─── Material to process

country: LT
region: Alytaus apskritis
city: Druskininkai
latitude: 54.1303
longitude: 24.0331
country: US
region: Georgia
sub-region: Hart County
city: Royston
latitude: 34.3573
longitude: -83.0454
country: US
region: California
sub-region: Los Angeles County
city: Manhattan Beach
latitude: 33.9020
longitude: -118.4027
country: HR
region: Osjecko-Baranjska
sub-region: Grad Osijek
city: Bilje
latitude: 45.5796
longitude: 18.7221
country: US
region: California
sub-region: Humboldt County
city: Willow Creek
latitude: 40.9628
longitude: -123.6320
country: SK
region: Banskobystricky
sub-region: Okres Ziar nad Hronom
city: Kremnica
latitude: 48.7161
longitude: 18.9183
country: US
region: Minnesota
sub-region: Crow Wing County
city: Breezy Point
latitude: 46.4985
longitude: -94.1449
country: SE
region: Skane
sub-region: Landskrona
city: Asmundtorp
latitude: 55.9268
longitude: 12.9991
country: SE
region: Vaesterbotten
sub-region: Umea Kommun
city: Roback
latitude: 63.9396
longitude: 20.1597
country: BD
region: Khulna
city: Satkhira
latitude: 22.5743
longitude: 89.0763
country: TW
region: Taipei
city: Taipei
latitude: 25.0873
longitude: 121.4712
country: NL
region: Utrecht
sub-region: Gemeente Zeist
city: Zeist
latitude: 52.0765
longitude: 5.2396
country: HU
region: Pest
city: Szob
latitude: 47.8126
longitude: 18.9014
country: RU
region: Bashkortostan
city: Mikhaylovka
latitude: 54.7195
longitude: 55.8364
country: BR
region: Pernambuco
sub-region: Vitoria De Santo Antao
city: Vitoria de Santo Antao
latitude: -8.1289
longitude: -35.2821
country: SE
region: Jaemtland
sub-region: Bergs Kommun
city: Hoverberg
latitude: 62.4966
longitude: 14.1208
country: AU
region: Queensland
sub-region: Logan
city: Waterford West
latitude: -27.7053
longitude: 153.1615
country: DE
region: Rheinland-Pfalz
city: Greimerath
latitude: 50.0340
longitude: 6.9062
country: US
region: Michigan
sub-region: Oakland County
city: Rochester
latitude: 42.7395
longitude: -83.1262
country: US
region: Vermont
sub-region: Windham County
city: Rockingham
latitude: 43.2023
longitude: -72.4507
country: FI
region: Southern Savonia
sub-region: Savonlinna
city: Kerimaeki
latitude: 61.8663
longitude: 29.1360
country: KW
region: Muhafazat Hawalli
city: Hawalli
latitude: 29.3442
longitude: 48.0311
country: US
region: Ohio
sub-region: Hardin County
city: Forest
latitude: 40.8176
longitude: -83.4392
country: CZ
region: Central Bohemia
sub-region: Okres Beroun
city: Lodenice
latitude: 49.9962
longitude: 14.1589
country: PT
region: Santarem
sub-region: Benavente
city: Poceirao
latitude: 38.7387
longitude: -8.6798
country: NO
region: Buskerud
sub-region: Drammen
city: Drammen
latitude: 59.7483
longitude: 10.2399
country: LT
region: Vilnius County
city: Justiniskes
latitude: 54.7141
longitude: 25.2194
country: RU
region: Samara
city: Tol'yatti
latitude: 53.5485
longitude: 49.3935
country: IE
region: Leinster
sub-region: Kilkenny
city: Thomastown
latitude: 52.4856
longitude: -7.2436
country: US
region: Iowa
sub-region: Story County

──────

What is needed —
Render every line of the records above as a JSON array of strings, one string per line, omitting any blank lines.

The response —
[
  "country: LT",
  "region: Alytaus apskritis",
  "city: Druskininkai",
  "latitude: 54.1303",
  "longitude: 24.0331",
  "country: US",
  "region: Georgia",
  "sub-region: Hart County",
  "city: Royston",
  "latitude: 34.3573",
  "longitude: -83.0454",
  "country: US",
  "region: California",
  "sub-region: Los Angeles County",
  "city: Manhattan Beach",
  "latitude: 33.9020",
  "longitude: -118.4027",
  "country: HR",
  "region: Osjecko-Baranjska",
  "sub-region: Grad Osijek",
  "city: Bilje",
  "latitude: 45.5796",
  "longitude: 18.7221",
  "country: US",
  "region: California",
  "sub-region: Humboldt County",
  "city: Willow Creek",
  "latitude: 40.9628",
  "longitude: -123.6320",
  "country: SK",
  "region: Banskobystricky",
  "sub-region: Okres Ziar nad Hronom",
  "city: Kremnica",
  "latitude: 48.7161",
  "longitude: 18.9183",
  "country: US",
  "region: Minnesota",
  "sub-region: Crow Wing County",
  "city: Breezy Point",
  "latitude: 46.4985",
  "longitude: -94.1449",
  "country: SE",
  "region: Skane",
  "sub-region: Landskrona",
  "city: Asmundtorp",
  "latitude: 55.9268",
  "longitude: 12.9991",
  "country: SE",
  "region: Vaesterbotten",
  "sub-region: Umea Kommun",
  "city: Roback",
  "latitude: 63.9396",
  "longitude: 20.1597",
  "country: BD",
  "region: Khulna",
  "city: Satkhira",
  "latitude: 22.5743",
  "longitude: 89.0763",
  "country: TW",
  "region: Taipei",
  "city: Taipei",
  "latitude: 25.0873",
  "longitude: 121.4712",
  "country: NL",
  "region: Utrecht",
  "sub-region: Gemeente Zeist",
  "city: Zeist",
  "latitude: 52.0765",
  "longitude: 5.2396",
  "country: HU",
  "region: Pest",
  "city: Szob",
  "latitude: 47.8126",
  "longitude: 18.9014",
  "country: RU",
  "region: Bashkortostan",
  "city: Mikhaylovka",
  "latitude: 54.7195",
  "longitude: 55.8364",
  "country: BR",
  "region: Pernambuco",
  "sub-region: Vitoria De Santo Antao",
  "city: Vitoria de Santo Antao",
  "latitude: -8.1289",
  "longitude: -35.2821",
  "country: SE",
  "region: Jaemtland",
  "sub-region: Bergs Kommun",
  "city: Hoverberg",
  "latitude: 62.4966",
  "longitude: 14.1208",
  "country: AU",
  "region: Queensland",
  "sub-region: Logan",
  "city: Waterford West",
  "latitude: -27.7053",
  "longitude: 153.1615",
  "country: DE",
  "region: Rheinland-Pfalz",
  "city: Greimerath",
  "latitude: 50.0340",
  "longitude: 6.9062",
  "country: US",
  "region: Michigan",
  "sub-region: Oakland County",
  "city: Rochester",
  "latitude: 42.7395",
  "longitude: -83.1262",
  "country: US",
  "region: Vermont",
  "sub-region: Windham County",
  "city: Rockingham",
  "latitude: 43.2023",
  "longitude: -72.4507",
  "country: FI",
  "region: Southern Savonia",
  "sub-region: Savonlinna",
  "city: Kerimaeki",
  "latitude: 61.8663",
  "longitude: 29.1360",
  "country: KW",
  "region: Muhafazat Hawalli",
  "city: Hawalli",
  "latitude: 29.3442",
  "longitude: 48.0311",
  "country: US",
  "region: Ohio",
  "sub-region: Hardin County",
  "city: Forest",
  "latitude: 40.8176",
  "longitude: -83.4392",
  "country: CZ",
  "region: Central Bohemia",
  "sub-region: Okres Beroun",
  "city: Lodenice",
  "latitude: 49.9962",
  "longitude: 14.1589",
  "country: PT",
  "region: Santarem",
  "sub-region: Benavente",
  "city: Poceirao",
  "latitude: 38.7387",
  "longitude: -8.6798",
  "country: NO",
  "region: Buskerud",
  "sub-region: Drammen",
  "city: Drammen",
  "latitude: 59.7483",
  "longitude: 10.2399",
  "country: LT",
  "region: Vilnius County",
  "city: Justiniskes",
  "latitude: 54.7141",
  "longitude: 25.2194",
  "country: RU",
  "region: Samara",
  "city: Tol'yatti",
  "latitude: 53.5485",
  "longitude: 49.3935",
  "country: IE",
  "region: Leinster",
  "sub-region: Kilkenny",
  "city: Thomastown",
  "latitude: 52.4856",
  "longitude: -7.2436",
  "country: US",
  "region: Iowa",
  "sub-region: Story County"
]